=== DATA FOR THE TASK ===
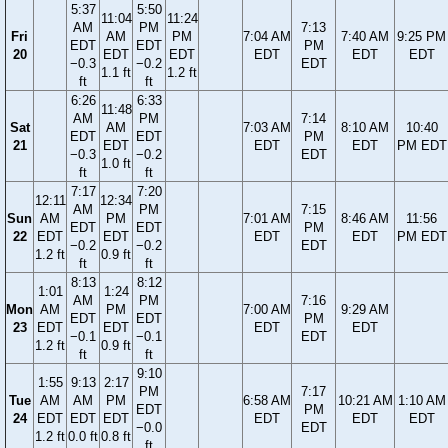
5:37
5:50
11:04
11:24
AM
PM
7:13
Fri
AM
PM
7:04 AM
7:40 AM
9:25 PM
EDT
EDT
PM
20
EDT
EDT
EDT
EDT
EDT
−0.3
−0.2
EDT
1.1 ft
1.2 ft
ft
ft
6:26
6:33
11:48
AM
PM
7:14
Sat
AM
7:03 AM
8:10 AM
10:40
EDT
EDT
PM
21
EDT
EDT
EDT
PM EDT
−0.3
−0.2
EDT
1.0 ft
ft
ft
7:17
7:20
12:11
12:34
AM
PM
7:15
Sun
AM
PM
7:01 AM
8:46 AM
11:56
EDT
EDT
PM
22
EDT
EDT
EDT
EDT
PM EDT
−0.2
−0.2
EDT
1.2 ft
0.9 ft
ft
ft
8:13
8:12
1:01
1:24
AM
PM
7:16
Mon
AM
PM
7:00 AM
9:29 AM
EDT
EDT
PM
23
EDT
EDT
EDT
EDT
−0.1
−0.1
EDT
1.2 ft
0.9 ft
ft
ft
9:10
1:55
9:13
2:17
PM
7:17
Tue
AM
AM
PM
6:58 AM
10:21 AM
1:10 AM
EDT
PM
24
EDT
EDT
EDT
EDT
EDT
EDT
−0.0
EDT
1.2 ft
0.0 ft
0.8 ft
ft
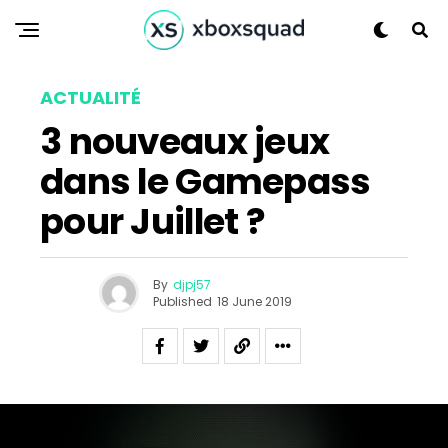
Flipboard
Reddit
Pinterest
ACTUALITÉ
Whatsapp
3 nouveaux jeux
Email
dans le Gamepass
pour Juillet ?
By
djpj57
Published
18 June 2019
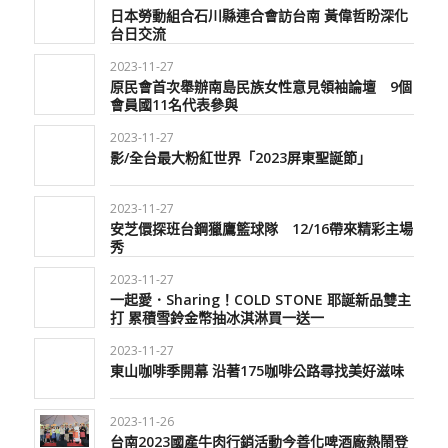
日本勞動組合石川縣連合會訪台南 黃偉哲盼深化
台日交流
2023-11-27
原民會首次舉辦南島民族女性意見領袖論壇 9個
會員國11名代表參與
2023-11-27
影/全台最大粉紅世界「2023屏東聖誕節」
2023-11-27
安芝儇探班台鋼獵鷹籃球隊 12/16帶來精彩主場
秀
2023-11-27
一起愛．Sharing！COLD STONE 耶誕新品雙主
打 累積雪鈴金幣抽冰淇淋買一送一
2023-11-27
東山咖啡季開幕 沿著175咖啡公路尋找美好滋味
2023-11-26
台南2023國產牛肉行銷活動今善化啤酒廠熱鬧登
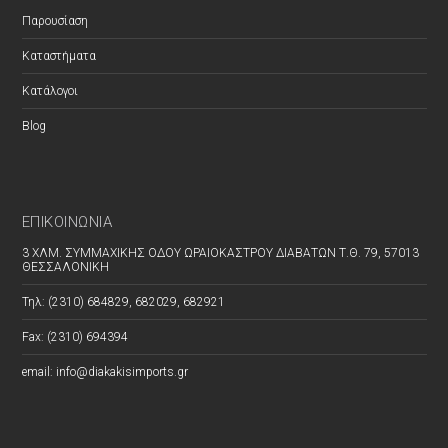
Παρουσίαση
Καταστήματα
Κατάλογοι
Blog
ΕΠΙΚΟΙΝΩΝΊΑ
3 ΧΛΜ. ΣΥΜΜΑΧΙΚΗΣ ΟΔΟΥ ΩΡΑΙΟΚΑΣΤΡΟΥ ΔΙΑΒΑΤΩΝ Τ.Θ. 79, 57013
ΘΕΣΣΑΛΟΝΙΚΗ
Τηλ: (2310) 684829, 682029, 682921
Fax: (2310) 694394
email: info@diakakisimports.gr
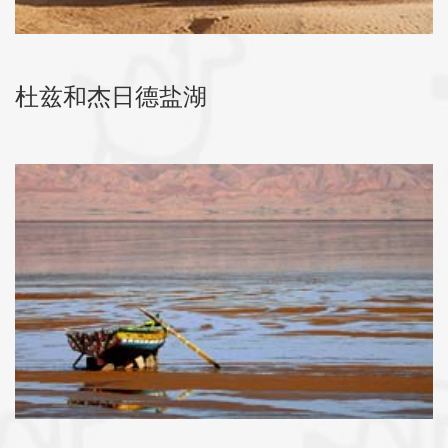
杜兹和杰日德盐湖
===
=== DATA FOR THE TASK ===
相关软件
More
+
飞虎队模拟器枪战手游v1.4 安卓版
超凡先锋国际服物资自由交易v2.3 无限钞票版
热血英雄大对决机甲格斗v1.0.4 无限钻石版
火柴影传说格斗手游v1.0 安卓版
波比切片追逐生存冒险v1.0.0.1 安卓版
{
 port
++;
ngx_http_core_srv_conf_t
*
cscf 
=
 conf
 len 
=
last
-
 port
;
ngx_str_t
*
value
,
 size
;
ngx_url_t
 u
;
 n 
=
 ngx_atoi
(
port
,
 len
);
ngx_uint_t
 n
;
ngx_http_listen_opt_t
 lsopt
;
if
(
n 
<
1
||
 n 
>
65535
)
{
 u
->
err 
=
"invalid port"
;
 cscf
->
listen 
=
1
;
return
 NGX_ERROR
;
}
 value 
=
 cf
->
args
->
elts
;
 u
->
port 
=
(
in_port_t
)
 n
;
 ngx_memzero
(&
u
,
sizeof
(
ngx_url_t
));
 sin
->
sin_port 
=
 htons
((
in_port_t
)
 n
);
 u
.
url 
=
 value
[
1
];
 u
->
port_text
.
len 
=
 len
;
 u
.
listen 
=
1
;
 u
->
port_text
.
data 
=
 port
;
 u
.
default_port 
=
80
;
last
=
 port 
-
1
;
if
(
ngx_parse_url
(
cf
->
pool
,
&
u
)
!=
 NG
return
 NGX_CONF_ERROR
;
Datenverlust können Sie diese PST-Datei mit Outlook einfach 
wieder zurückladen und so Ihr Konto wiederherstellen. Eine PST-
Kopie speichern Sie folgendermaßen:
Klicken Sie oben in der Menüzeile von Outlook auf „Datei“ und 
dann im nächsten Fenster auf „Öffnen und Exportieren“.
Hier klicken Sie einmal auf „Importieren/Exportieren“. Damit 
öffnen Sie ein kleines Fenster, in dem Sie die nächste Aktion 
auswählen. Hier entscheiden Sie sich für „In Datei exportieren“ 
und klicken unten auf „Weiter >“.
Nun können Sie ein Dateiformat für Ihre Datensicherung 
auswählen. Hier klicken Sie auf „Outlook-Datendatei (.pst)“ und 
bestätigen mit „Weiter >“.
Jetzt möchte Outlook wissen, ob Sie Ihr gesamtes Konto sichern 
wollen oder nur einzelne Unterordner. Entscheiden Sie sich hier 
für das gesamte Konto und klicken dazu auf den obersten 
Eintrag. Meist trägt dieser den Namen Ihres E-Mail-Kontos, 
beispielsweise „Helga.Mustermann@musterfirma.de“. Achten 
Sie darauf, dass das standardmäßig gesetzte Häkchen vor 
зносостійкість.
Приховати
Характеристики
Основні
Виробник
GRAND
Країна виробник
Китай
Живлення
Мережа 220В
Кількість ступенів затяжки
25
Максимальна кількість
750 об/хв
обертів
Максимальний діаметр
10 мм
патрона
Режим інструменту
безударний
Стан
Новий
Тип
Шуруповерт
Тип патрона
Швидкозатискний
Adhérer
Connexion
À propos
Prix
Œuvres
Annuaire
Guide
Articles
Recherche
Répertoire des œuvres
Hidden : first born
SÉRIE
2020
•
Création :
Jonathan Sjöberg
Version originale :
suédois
===
## TASK INSTRUCTIONS
Using the entries above, work out the number of lines that hold the word "auswählen" and write it with no other words.

## RESULT OF THIS EXERCISE
2